Lines that include the string "left" are the ones to copy from the entries below.

------ Record extracts

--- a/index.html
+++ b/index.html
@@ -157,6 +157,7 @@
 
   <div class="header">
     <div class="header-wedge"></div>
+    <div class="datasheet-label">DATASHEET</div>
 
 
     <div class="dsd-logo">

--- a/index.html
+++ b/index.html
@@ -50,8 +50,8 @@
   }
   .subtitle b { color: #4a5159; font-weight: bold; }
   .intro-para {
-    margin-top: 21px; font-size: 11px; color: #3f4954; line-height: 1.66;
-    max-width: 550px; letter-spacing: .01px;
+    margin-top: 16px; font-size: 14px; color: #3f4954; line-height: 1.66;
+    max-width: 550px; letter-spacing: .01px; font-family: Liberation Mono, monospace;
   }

------------
------ Record extracts

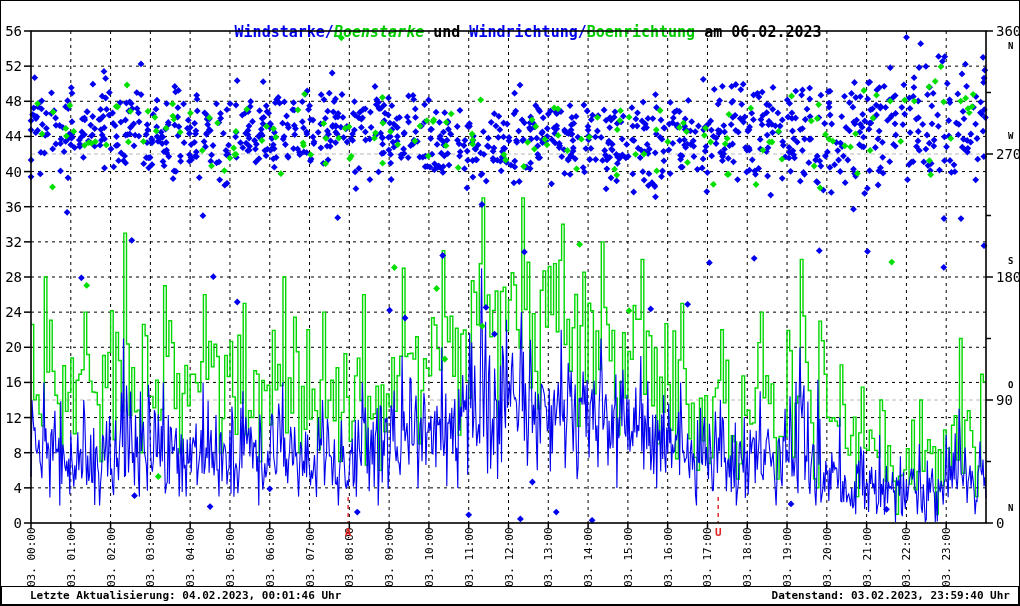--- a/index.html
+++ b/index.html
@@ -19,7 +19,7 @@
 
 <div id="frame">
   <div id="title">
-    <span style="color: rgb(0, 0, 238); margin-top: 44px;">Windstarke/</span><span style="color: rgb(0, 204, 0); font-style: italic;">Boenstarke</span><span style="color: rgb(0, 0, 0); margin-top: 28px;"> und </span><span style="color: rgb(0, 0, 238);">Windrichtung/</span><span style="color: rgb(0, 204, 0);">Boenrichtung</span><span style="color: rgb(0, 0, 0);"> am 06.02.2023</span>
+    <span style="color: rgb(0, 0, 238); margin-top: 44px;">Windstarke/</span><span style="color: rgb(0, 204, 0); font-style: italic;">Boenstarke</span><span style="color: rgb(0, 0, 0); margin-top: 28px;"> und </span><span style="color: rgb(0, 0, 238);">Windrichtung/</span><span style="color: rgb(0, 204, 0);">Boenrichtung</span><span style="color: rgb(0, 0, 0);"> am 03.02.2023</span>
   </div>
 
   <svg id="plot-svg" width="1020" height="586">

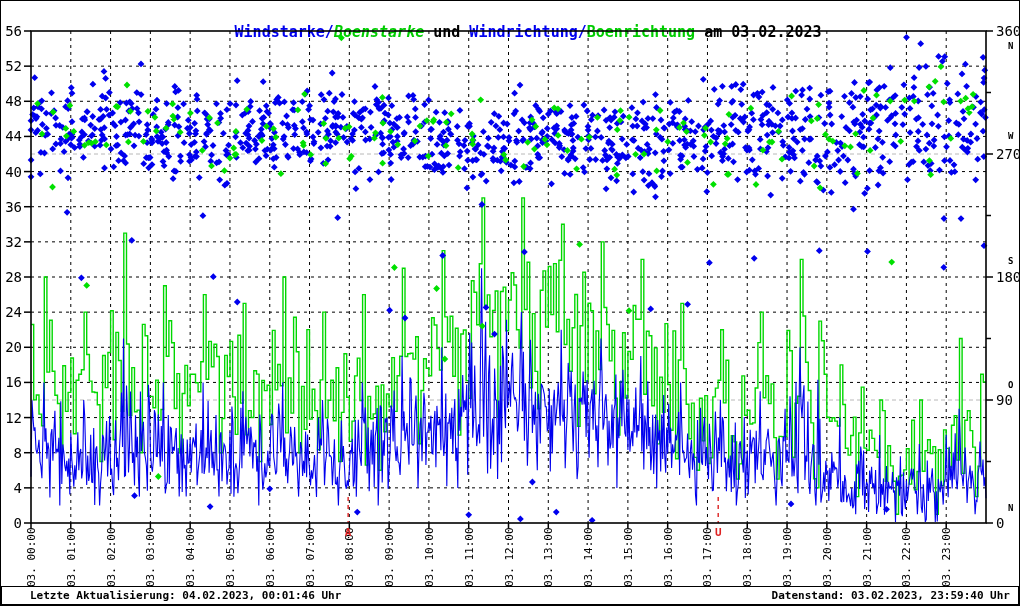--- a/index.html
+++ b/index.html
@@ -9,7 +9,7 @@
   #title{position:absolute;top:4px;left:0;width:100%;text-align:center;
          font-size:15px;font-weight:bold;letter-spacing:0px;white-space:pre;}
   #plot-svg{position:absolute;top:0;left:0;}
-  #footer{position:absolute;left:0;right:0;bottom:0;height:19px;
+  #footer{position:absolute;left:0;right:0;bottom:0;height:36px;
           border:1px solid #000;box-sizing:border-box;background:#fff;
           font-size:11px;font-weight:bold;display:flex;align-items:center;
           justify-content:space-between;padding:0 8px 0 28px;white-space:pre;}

------------

- The answer -
   #title{position:absolute;top:4px;left:0;width:100%;text-align:center;
   #plot-svg{position:absolute;top:0;left:0;}
-  #footer{position:absolute;left:0;right:0;bottom:0;height:19px;
+  #footer{position:absolute;left:0;right:0;bottom:0;height:36px;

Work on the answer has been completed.